Jazz live
Publié le 1 Déc 2018

RICCARDO DEL FRA ‘Moving People’ au Sunside 

Pour fêter la parution du disque éponyme publié en octobre, le groupe au grand complet, pour trois soirées parisiennes Rue des Lombards.

 

RICCARDO DEL FRA SEPTET

Jan Prax (saxophones alto & soprano), Rémi Fox (saxophones baryton, alto & soprano), Tomasz Dabrowski (trompette), Bruno Ruder (piano), Kurt Rosenwinkel (guitare), Riccardo Del Fra (contrebasse, composition), Jason Brown (batterie).

 

Paris, Sunside, 30 novembre 2018, 21h15

Après la parution du CD le 19 octobre («Moving People», Cristal/Sony Music, Choc Jazz Magazine en novembre), le groupe a fait un tour de chauffe le 22 novembre aux Trinitaires de Metz, sans les Américains, avant les trois soirés du Sunside. Ici un pianiste différent chaque soir : la veille Thibault Gomez, et le lendemain Carl-Henri Morisset, au clavier pour le disque, et aussi dès l’origine du projet, en 2016, dans le cadre de la Fondation Genshagen, qui rassemble des musiciens de différents pays européens (Allemagne pour Jan Prax, Pologne pour Tomasz Dabrowski, France pour Carl-Henri Morisset & Italie pour Riccardo del Fra). Après différents concerts en Europe le groupe s’est élargi pour le disque avec Rémi Fox, issu comme les pianistes de la fine fleur des artistes qui éclosent au Conservatoire National Supérieur de Musique et de Danse, où Riccardo dirige le département Jazz et Musiques Improvisées. Le pianiste du jour, Bruno Ruder, est depuis plus de dix ans un fidèle partenaire du contrebassiste, tandis que Kurt Rosenwinkel & Jason Brown rejoignent le groupe pour ces concerts, comme ils l’avaient fait pour le disque.

Le programme du concert est en grande partie celui du disque, augmenté de deux compositions du guitariste invité. La cohérence de la suite imaginée pour le CD fonctionne, même quand les compositions se révèlent dans un ordre différent. L’esprit est là, inspiré par le mouvement des migrants dans les turbulences du présent, et par la nécessaire empathie qui fait parfois défaut à une partie des peuples nantis. Des thèmes très vifs alternent avec des compositions mélancoliques, l’écriture est exigeante mais très fluide. Les solistes sont brillants, et même au-delà : Kurt Rosenwinkel éblouit par sa faculté de courir sur le manche jusqu’au vertige en demeurant toujours hyper expressif, choisissant ses notes hors des clichés, et faisant chanter l’instrument en toutes circonstances.

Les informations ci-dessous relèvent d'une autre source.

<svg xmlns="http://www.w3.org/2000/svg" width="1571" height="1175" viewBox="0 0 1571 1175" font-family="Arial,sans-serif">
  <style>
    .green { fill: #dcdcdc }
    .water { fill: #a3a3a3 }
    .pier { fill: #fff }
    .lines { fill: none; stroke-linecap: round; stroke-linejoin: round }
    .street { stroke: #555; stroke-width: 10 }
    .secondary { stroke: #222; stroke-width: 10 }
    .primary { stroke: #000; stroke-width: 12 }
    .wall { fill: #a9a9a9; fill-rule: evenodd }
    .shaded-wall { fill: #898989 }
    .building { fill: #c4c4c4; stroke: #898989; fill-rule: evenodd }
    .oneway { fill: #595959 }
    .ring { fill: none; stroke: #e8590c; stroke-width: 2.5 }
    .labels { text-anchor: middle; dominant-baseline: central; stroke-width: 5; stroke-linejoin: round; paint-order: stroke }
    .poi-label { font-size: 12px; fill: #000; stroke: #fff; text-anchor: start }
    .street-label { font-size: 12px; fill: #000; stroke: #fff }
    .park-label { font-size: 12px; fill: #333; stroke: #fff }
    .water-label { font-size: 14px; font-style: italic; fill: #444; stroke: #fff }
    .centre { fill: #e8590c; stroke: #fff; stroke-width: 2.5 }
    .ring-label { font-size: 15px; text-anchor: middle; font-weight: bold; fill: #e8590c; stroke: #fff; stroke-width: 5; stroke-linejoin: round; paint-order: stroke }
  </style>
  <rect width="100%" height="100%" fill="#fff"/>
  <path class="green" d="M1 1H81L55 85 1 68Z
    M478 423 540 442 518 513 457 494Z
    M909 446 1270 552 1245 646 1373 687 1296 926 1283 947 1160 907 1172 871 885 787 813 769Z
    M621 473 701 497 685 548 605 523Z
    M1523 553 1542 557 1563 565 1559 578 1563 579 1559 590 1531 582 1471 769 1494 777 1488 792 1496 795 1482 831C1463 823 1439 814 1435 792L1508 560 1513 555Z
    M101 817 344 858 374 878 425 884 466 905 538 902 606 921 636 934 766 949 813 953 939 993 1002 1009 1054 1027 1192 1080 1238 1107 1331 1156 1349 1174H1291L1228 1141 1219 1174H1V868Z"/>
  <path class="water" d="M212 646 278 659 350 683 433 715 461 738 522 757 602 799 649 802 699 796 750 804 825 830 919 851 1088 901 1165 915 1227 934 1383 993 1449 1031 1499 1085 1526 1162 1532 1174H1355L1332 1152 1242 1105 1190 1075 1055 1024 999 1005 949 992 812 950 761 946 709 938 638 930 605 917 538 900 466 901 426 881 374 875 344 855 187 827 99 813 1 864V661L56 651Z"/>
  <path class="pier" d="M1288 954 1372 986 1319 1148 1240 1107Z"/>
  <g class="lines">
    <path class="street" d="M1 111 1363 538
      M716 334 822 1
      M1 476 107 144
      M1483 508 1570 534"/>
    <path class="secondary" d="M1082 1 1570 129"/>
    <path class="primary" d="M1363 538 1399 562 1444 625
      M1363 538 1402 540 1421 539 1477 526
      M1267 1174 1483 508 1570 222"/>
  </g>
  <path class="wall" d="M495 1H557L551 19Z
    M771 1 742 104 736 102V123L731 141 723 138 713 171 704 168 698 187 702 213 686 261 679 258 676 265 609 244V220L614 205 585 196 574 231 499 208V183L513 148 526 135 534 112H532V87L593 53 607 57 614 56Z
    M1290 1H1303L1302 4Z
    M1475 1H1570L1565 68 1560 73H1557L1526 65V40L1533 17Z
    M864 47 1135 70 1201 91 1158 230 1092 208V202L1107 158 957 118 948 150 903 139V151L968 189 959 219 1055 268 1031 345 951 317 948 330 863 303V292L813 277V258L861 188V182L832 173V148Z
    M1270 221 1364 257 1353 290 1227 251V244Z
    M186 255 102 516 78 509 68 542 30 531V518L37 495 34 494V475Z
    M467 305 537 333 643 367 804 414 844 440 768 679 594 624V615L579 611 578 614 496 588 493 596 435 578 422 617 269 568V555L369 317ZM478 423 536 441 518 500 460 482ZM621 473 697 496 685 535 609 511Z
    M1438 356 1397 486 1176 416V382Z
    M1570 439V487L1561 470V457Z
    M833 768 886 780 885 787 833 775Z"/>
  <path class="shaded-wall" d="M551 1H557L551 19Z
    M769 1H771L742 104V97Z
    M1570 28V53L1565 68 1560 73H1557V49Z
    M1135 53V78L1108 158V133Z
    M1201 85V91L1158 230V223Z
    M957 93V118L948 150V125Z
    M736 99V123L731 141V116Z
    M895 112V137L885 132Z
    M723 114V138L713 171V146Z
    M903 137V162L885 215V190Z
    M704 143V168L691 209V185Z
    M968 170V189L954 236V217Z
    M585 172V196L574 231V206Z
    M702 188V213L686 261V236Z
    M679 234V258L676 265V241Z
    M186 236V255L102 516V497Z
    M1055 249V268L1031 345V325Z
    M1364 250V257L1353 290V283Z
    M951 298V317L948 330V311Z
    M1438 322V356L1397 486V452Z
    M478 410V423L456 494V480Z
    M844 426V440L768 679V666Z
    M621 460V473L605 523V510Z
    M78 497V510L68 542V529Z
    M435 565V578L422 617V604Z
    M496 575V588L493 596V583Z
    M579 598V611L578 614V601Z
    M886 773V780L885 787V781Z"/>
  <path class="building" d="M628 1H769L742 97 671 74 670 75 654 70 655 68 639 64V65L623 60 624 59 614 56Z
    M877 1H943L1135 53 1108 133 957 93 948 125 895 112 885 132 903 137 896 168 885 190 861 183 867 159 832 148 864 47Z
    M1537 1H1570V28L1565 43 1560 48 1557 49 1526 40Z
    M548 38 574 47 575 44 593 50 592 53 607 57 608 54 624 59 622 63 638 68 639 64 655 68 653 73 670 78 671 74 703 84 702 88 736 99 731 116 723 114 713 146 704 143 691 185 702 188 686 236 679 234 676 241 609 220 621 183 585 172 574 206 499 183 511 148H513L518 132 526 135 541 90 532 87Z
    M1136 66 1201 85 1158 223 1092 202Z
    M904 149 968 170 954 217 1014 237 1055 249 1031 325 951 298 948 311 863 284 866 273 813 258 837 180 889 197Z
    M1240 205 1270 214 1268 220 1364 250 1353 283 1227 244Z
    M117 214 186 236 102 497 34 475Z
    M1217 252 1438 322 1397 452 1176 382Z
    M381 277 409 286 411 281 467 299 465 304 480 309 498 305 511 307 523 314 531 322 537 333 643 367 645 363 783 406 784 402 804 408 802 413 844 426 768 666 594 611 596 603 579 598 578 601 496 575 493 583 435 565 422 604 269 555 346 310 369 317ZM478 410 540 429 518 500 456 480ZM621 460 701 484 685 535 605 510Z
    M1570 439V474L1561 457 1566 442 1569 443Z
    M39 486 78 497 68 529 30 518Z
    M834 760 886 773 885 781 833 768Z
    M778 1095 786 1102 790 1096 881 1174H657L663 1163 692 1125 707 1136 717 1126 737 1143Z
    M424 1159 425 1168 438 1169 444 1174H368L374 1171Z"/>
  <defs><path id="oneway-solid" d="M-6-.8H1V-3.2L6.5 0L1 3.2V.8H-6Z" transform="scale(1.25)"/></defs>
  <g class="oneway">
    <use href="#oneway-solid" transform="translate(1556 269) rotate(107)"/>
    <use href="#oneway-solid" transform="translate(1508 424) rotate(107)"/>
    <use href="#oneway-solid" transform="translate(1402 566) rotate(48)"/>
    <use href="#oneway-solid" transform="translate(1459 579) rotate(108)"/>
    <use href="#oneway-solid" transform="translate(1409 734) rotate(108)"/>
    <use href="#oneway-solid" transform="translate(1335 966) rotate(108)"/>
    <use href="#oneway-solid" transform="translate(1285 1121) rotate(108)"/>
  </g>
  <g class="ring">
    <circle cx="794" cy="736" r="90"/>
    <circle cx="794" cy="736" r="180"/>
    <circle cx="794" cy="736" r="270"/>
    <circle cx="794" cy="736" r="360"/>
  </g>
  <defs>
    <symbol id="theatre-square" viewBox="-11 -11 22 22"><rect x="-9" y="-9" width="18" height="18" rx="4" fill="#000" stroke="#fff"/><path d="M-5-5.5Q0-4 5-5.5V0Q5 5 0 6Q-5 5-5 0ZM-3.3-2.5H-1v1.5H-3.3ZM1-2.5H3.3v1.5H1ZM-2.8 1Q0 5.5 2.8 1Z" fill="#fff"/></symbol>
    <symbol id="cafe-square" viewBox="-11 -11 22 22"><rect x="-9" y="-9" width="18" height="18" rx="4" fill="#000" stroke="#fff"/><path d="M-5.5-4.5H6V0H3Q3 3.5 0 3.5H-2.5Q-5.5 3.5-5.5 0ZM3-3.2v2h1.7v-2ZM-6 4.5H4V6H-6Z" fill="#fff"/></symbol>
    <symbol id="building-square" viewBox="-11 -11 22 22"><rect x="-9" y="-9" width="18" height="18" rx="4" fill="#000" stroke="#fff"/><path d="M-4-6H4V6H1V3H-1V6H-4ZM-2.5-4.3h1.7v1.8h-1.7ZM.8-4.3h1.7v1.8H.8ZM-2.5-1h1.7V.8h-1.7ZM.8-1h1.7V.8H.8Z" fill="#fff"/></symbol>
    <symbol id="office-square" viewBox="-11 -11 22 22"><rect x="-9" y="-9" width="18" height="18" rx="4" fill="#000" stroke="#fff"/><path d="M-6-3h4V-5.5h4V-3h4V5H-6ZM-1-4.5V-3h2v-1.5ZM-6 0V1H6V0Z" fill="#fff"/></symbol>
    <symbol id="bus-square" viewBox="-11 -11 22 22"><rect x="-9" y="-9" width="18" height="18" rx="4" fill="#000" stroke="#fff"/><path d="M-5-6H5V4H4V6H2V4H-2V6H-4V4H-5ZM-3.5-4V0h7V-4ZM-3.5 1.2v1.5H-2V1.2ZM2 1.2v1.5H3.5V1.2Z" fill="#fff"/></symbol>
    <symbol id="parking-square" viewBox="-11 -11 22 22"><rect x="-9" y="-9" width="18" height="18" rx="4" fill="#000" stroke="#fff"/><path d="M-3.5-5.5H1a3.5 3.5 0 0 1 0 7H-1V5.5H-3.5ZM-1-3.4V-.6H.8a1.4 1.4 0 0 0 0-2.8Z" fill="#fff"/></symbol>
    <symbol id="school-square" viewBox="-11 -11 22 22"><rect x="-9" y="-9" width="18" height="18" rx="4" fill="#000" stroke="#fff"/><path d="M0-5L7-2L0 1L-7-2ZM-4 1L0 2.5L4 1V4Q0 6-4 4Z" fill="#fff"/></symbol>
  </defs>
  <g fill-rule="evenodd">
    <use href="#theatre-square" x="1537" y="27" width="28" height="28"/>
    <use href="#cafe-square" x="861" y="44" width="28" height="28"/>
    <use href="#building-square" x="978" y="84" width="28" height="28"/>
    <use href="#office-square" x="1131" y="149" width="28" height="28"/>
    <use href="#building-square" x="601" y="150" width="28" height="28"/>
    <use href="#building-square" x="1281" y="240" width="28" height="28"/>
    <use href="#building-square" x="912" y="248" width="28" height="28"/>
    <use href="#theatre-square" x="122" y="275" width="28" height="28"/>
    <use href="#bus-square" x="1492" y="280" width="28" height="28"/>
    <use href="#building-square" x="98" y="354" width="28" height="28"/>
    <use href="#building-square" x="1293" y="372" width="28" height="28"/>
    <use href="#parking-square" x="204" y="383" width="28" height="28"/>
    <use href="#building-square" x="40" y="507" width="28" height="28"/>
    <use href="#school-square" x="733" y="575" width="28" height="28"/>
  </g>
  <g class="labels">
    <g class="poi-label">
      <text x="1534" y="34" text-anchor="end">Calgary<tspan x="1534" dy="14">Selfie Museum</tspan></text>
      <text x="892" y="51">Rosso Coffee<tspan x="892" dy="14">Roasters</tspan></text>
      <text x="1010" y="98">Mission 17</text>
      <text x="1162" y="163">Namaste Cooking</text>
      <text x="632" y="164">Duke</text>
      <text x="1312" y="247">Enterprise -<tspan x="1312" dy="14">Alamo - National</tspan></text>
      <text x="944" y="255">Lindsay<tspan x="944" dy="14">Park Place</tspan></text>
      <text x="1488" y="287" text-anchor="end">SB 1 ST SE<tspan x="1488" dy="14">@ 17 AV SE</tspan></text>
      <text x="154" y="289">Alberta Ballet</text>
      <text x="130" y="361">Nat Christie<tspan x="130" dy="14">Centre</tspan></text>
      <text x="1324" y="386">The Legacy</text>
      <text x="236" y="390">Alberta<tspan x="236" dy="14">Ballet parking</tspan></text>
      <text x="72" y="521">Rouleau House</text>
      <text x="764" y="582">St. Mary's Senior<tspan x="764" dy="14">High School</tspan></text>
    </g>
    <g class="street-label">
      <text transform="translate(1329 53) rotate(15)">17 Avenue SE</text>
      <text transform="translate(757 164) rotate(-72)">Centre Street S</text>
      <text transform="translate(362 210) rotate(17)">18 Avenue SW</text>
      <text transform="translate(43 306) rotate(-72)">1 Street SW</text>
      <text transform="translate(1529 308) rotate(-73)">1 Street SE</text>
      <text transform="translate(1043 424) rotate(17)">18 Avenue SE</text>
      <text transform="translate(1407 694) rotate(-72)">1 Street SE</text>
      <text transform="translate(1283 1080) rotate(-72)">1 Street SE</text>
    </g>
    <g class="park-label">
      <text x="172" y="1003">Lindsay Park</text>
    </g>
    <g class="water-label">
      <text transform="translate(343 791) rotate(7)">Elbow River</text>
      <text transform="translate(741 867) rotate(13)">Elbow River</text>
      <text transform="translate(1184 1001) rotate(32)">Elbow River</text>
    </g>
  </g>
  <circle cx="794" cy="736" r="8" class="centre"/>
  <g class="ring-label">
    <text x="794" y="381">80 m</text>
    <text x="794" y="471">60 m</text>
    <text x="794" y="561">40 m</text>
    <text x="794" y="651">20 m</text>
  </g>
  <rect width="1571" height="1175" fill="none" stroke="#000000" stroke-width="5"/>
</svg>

Bruno Ruder peaufine chaque note, chaque accent, sans automatismes ni ostentation, avec un lyrisme et une imagination qui forcent l’admiration. Jan Prax surprend par sa faculté d’évasion, se faisant tour à tour chantant, dansant et virevoltant. Tomasz Dabrowski s’enflamme avec un mélange de fougue et de maîtrise qui laisse pantois. Rémi Fox, qui a rejoint le groupe au baryton pour le troisième morceau du premier set, va au fil du concert nous épater, au soprano par son lyrisme, et à l’alto en décrivant de subtiles volutes, usant de modes de jeu hétérodoxes qui font sourire le batteur de pure joie musicale. Et Jason Brown, dans Children Walking (Through A Minefield), qui est une sorte de bref concerto pour batterie et groupe de jazz, va nous épater par sa faculté de faire vivre cette pièce complexe, faite de changements incessants de tempo et de rythme, déplaçant les accents jusqu’aux limites de l’imprévu. C’est là aussi que Riccardo Del Fra va faire chanter, dans son solo, la nostalgie de L’Âme des poètes, la très belle chanson de Charles Trenet. Bien avant, au cours du premier set, il nous avait dans une improvisation décrit l’arc qui conduit d’un phrasé sobre et près des racines du jazz jusqu’à l’émancipation où se plaît aussi la contrebasse. En résumé, un beau moment pour ceux qui assistaient à ce concert, et visiblement aussi pour le groupe sur scène. Très belle soirée, en somme.

Xavier Prévost

Le groupe jouera le 2 février 2019 à Paris, Maison de la Radio, au studio 104 à 20h30, pour un concert ‘Jazz sur le Vif’, avec Kurt Rosenwinkel & Nicolas Fox.